En Somalie, soirée « historique » avec la première séance de cinéma en trente ans
Si Mogadiscio possédait de nombreuses salles à son âge d’or, toutes leurs portes se sont refermées avec l’éclatement de la guerre civile en 1991. Des spectateurs attendent la première projection de films somaliens au Théâtre national de Mogadiscio depuis trente ans.
Les habitants de Mogadiscio ont renoué mercredi soir 22 septembre avec le monde du cinéma grâce à la première projection de films depuis trente ans, un événement culturel organisé sous haute sécurité dans la très instable capitale somalienne. L’histoire du théâtre national de Somalie, offert par le dirigeant chinois Mao Zedong en 1967, témoigne des décennies tumultueuses traversées par ce pays de la Corne de l’Afrique.
Le lieu, qui accueillait la projection à l’occasion de sa réouverture, a par le passé connu des attentats-suicide et servi de base à des chefs de guerre. « Cela va être une nuit historique pour les Somaliens », avait affirmé plus tôt son directeur Abdikadir Abdi Yusuf, soulignant que son établissement se veut désormais un lieu d’expression pour les artistes locaux.

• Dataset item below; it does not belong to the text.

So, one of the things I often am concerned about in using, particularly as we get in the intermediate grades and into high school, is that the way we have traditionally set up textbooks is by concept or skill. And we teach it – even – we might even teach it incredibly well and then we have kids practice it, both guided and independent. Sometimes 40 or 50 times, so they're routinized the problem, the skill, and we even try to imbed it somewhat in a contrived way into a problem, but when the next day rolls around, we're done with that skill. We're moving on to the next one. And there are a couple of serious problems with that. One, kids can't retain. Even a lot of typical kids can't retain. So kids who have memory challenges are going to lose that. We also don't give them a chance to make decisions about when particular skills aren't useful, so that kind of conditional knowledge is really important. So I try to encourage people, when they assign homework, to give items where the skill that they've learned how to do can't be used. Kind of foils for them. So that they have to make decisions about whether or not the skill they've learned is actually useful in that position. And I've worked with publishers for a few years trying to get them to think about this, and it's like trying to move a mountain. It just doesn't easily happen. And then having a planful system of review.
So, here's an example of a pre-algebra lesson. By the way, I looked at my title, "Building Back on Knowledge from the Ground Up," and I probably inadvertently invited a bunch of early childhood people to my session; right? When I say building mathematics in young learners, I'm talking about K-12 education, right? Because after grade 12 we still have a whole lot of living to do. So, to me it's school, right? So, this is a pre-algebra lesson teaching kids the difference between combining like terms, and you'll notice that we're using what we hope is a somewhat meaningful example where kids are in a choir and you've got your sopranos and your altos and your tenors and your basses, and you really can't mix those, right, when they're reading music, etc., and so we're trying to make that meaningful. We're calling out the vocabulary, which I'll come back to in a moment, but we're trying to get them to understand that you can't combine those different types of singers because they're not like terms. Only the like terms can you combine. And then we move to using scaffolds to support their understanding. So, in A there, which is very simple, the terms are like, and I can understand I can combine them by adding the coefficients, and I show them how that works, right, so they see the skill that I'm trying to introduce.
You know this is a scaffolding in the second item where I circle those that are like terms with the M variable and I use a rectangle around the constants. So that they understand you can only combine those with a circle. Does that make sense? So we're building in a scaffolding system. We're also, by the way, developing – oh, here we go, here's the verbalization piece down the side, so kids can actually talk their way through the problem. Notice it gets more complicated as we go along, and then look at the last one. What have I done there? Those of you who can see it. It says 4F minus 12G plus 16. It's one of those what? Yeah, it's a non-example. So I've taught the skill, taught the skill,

Mercredi soir, des films somaliens y ont été pour la première fois projetés : deux courts-métrages du réalisateur Ibrahim CM, Hoos et Date from Hell. Le ticket d’entrée était d’environ 8,50 euros – un prix élevé pour beaucoup d’habitants de Mogadiscio.

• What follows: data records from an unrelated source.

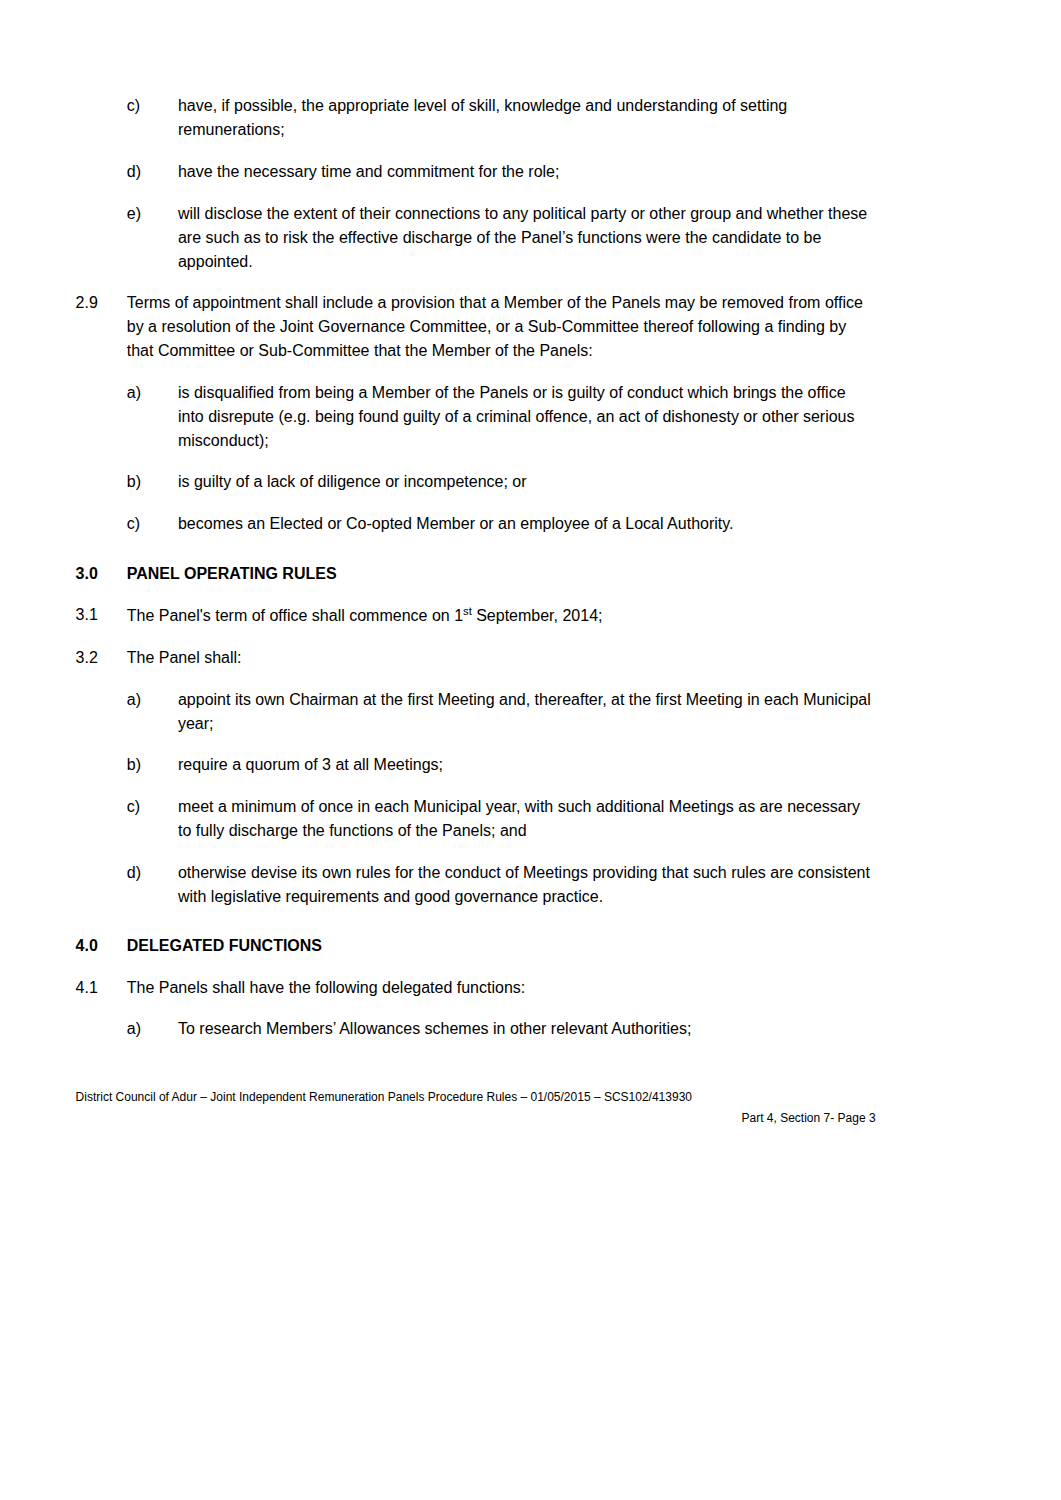c)
have, if possible, the appropriate level of skill, knowledge and understanding of setting remunerations;
d)
have the necessary time and commitment for the role;
e)
will disclose the extent of their connections to any political party or other group and whether these are such as to risk the effective discharge of the Panel’s functions were the candidate to be appointed.
2.9
Terms of appointment shall include a provision that a Member of the Panels may be removed from office by a resolution of the Joint Governance Committee, or a Sub-Committee thereof following a finding by that Committee or Sub-Committee that the Member of the Panels:
a)
is disqualified from being a Member of the Panels or is guilty of conduct which brings the office into disrepute (e.g. being found guilty of a criminal offence, an act of dishonesty or other serious misconduct);
b)
is guilty of a lack of diligence or incompetence; or
c)
becomes an Elected or Co-opted Member or an employee of a Local Authority.
3.0 PANEL OPERATING RULES
3.1
The Panel's term of office shall commence on 1st September, 2014;
3.2
The Panel shall:
a)
appoint its own Chairman at the first Meeting and, thereafter, at the first Meeting in each Municipal year;
b)
require a quorum of 3 at all Meetings;
c)
meet a minimum of once in each Municipal year, with such additional Meetings as are necessary to fully discharge the functions of the Panels; and
d)
otherwise devise its own rules for the conduct of Meetings providing that such rules are consistent with legislative requirements and good governance practice.
4.0 DELEGATED FUNCTIONS
4.1
The Panels shall have the following delegated functions:
a)
To research Members’ Allowances schemes in other relevant Authorities;
District Council of Adur – Joint Independent Remuneration Panels Procedure Rules – 01/05/2015 – SCS102/413930
Part 4, Section 7- Page 3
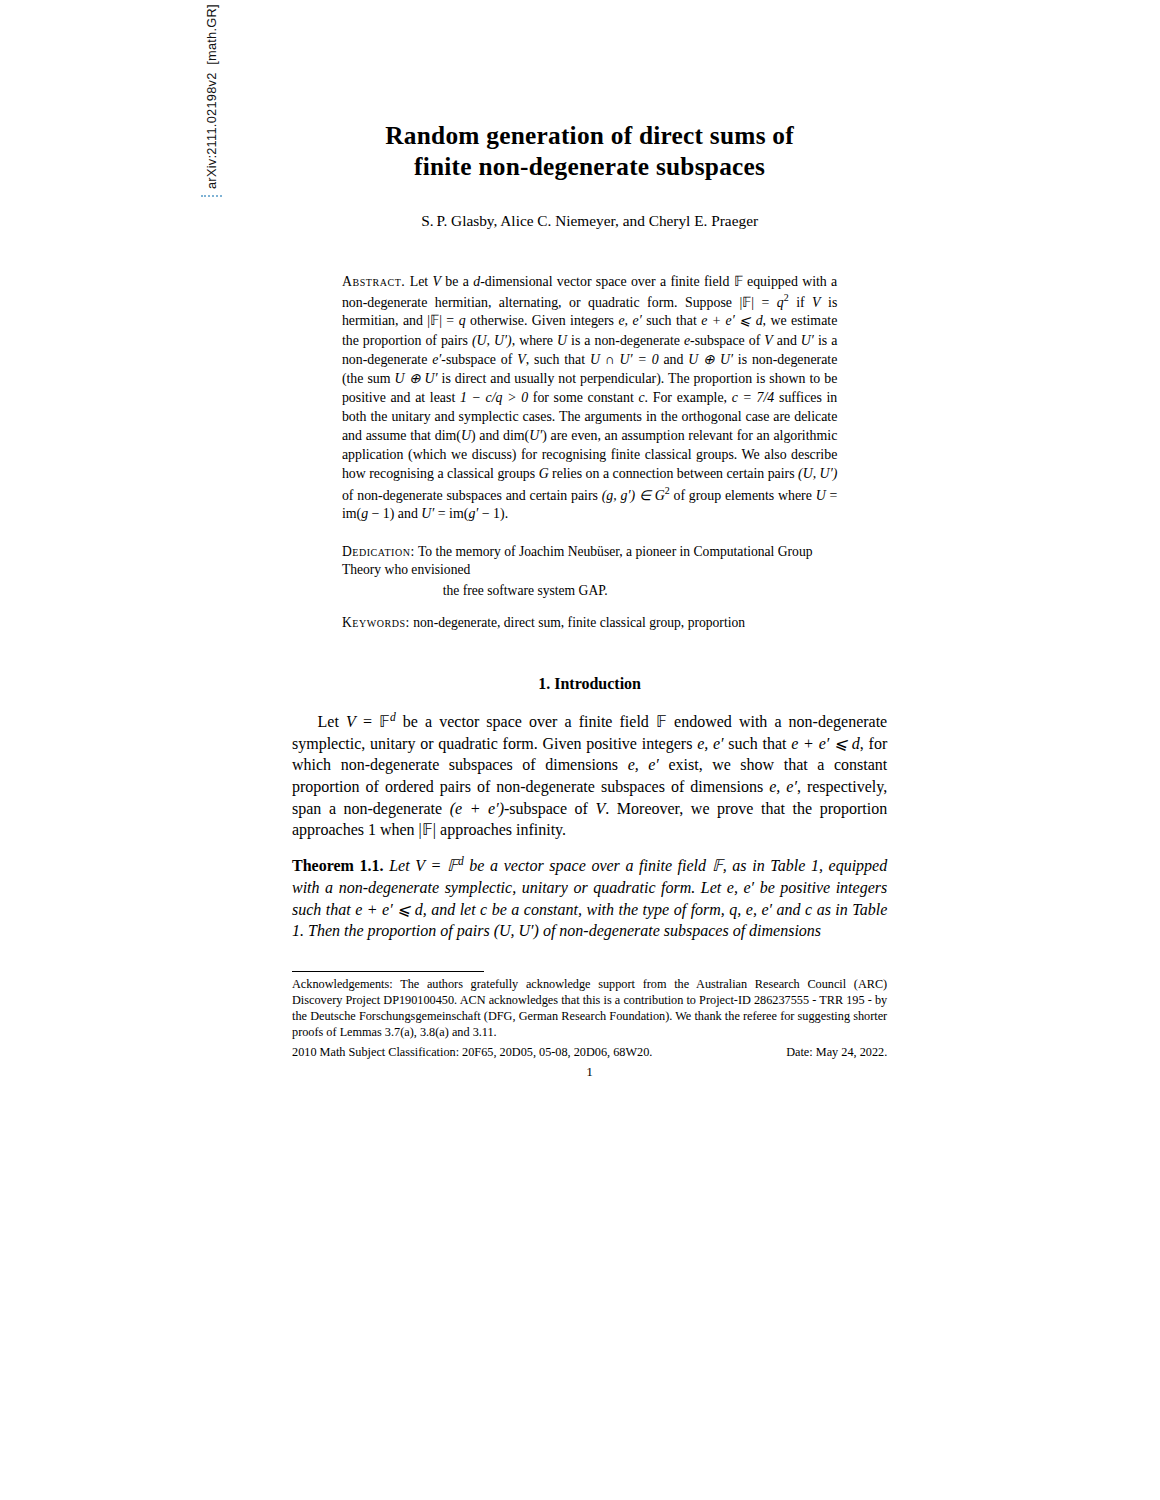arXiv:2111.02198v2 [math.GR] 22 May 2022
Random generation of direct sums of
finite non-degenerate subspaces
S. P. Glasby, Alice C. Niemeyer, and Cheryl E. Praeger
Abstract. Let V be a d-dimensional vector space over a finite field 𝔽 equipped with a non-degenerate hermitian, alternating, or quadratic form. Suppose |𝔽| = q2 if V is hermitian, and |𝔽| = q otherwise. Given integers e, e′ such that e + e′ ⩽ d, we estimate the proportion of pairs (U, U′), where U is a non-degenerate e-subspace of V and U′ is a non-degenerate e′-subspace of V, such that U ∩ U′ = 0 and U ⊕ U′ is non-degenerate (the sum U ⊕ U′ is direct and usually not perpendicular). The proportion is shown to be positive and at least 1 − c/q > 0 for some constant c. For example, c = 7/4 suffices in both the unitary and symplectic cases. The arguments in the orthogonal case are delicate and assume that dim(U) and dim(U′) are even, an assumption relevant for an algorithmic application (which we discuss) for recognising finite classical groups. We also describe how recognising a classical groups G relies on a connection between certain pairs (U, U′) of non-degenerate subspaces and certain pairs (g, g′) ∈ G2 of group elements where U = im(g − 1) and U′ = im(g′ − 1).
Dedication: To the memory of Joachim Neubüser, a pioneer in Computational Group Theory who envisioned the free software system GAP.
Keywords: non-degenerate, direct sum, finite classical group, proportion
1. Introduction
Let V = 𝔽d be a vector space over a finite field 𝔽 endowed with a non-degenerate symplectic, unitary or quadratic form. Given positive integers e, e′ such that e + e′ ⩽ d, for which non-degenerate subspaces of dimensions e, e′ exist, we show that a constant proportion of ordered pairs of non-degenerate subspaces of dimensions e, e′, respectively, span a non-degenerate (e + e′)-subspace of V. Moreover, we prove that the proportion approaches 1 when |𝔽| approaches infinity.
Theorem 1.1. Let V = 𝔽d be a vector space over a finite field 𝔽, as in Table 1, equipped with a non-degenerate symplectic, unitary or quadratic form. Let e, e′ be positive integers such that e + e′ ⩽ d, and let c be a constant, with the type of form, q, e, e′ and c as in Table 1. Then the proportion of pairs (U, U′) of non-degenerate subspaces of dimensions
Acknowledgements: The authors gratefully acknowledge support from the Australian Research Council (ARC) Discovery Project DP190100450. ACN acknowledges that this is a contribution to Project-ID 286237555 - TRR 195 - by the Deutsche Forschungsgemeinschaft (DFG, German Research Foundation). We thank the referee for suggesting shorter proofs of Lemmas 3.7(a), 3.8(a) and 3.11.
2010 Math Subject Classification: 20F65, 20D05, 05-08, 20D06, 68W20. Date: May 24, 2022.
1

Les participants ont dû passer plusieurs contrôles de sécurité avant d’atteindre le théâtre, situé dans une zone hautement sécurisée de la ville, où se trouvent notamment le palais présidentiel et le Parlement. Selon des sources contactées par l’AFP, la séance s’est tenue sans incidents de sécurité.

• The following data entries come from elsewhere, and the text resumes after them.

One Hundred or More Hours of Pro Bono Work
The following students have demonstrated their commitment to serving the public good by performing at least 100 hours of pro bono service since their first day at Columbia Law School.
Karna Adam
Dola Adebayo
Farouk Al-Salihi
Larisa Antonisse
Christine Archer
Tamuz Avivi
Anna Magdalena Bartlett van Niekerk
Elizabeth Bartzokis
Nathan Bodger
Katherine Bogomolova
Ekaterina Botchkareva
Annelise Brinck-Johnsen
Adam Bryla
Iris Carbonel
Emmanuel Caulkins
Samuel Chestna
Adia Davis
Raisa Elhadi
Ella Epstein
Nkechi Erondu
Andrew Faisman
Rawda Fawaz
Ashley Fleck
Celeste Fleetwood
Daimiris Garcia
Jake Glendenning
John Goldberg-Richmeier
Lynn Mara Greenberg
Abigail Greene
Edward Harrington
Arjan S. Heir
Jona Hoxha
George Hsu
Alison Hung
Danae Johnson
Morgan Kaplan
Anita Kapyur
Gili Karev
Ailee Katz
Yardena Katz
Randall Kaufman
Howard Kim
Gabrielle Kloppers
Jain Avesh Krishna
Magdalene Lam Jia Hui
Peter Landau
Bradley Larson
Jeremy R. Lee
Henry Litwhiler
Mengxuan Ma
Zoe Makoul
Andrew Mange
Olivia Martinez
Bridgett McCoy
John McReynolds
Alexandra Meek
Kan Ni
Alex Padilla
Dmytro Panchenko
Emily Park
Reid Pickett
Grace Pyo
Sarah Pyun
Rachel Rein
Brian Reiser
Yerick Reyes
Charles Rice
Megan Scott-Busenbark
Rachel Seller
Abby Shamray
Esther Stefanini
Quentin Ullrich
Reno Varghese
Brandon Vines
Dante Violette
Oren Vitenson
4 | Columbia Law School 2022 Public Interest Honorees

Si la capitale possédait de nombreux cinémas à son âge d’or, toutes leurs portes se sont refermées avec l’éclatement de la guerre civile en 1991. Tombé en désuétude, le Théâtre national a rouvert en 2012, mais il fut détruit deux semaines plus tard par les Chabab, milice islamiste liée à Al-Qaida qui mène régulièrement des attaques dans la capitale.
Après une restauration minutieuse, sa réouverture rappelle à beaucoup des jours plus heureux. « Au bon vieux temps, j’avais l’habitude de venir voir des concerts, des pièces dramatiques, des spectacles pop, des danses folkloriques et des films au théâtre national. Cela me rend triste quand je vois Mogadiscio sans la vie nocturne qu’il y avait avant », a affirmé dans la journée Osman Yusuf Osman, un mordu de cinéma. « Mais c’est un bon début (…). Je ne manquerai pas cet événement historique ce soir », a-t-il précisé à l’AFP.
A l’inverse, d’autres étaient plus circonspects, voire inquiets quant à la sécurité du site. C’est le cas de Hakimo Mohamed, mère de six enfants, qui fréquentait l’endroit quand elle était enfant. « Les gens sortaient la nuit et restaient jusqu’à tard s’ils le souhaitaient. Mais désormais, je ne crois pas que cela soit très sûr », a-t-elle estimé. Les Chabab ont été évincés de Mogadiscio il y a dix ans, mais ils contrôlent toujours de vastes zones rurales.